_Work order 1_
Reproduce the Jane Jacobs excerpt word for word from "The Guardian’s Ned Beauman is re-reading" to "craft of fiction.".
_Work order 2_
In the Jane Jacobs excerpt, what does Jacobs argue is one of the paradoxical advantages of urban existence?

The Guardian’s Ned Beauman is re-reading The Death and Life of Great American Cities Jane Jacobs and the Craft of Fiction to mark the books fiftieth anniversary. While doing so, he comments that Jane Jacobs’s book captures not just the rich density of urban life, but the craft of fiction.

Here are a few passages from his article:

Rereading: The Death and Life of Great American Cities by Jane Jacobs

Jane Jacobs In Washington 0075 Jane Jacobs and the Craft of Fiction
Photograph: Fred W McDarrah/Getty Images

Jacobs, who died in 2006, never published any fiction herself, but she certainly had a novelist’s sensitivity to human relations. She argues in Death and Life, for instance, that one of the paradoxical advantages of urban existence is privacy. In contrast to the suburbs, a dense neighbourhood has lots of convenient places to stop and chat, so you can be on friendly terms with dozens of people who live or work near your home without ever feeling the slightest obligation to invite any of them inside for tea:

“Under this system, it is possible in a city-street neighbourhood to know all kinds of people without unwelcome entanglements, without boredom, necessity for excuses, explanations, fears of giving offence, embarrassments respecting impositions or commitments, and all such paraphernalia of obligations which can accompany less limited relationships.”

_Supplied material_

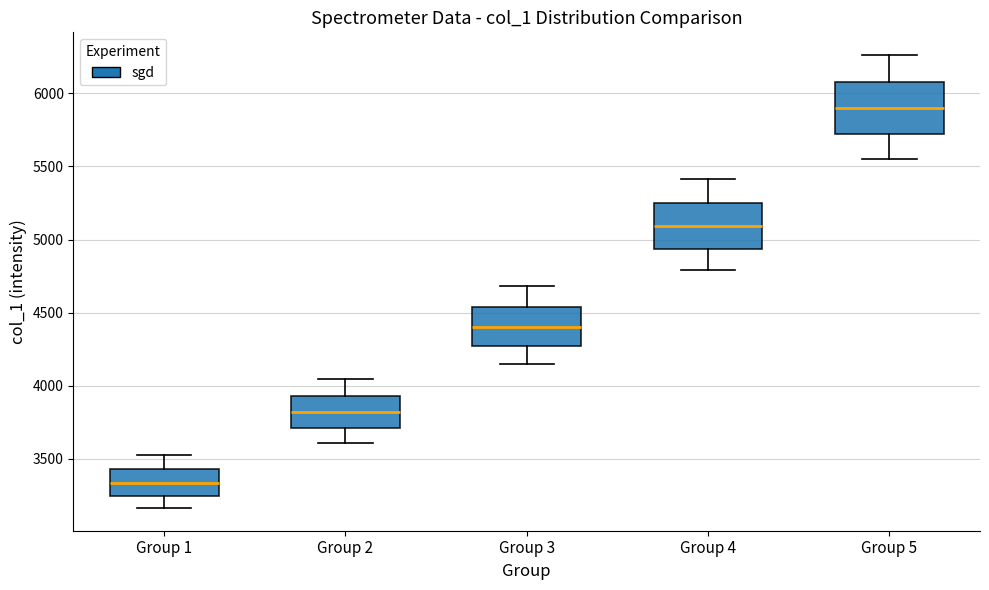

Which box has the lowest median line?

Group 1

_Final answer 1_
The Guardian’s Ned Beauman is re-reading The Death and Life of Great American Cities Jane Jacobs and the Craft of Fiction to mark the books fiftieth anniversary. While doing so, he comments that Jane Jacobs’s book captures not just the rich density of urban life, but the craft of fiction.

_Final answer 2_
Privacy.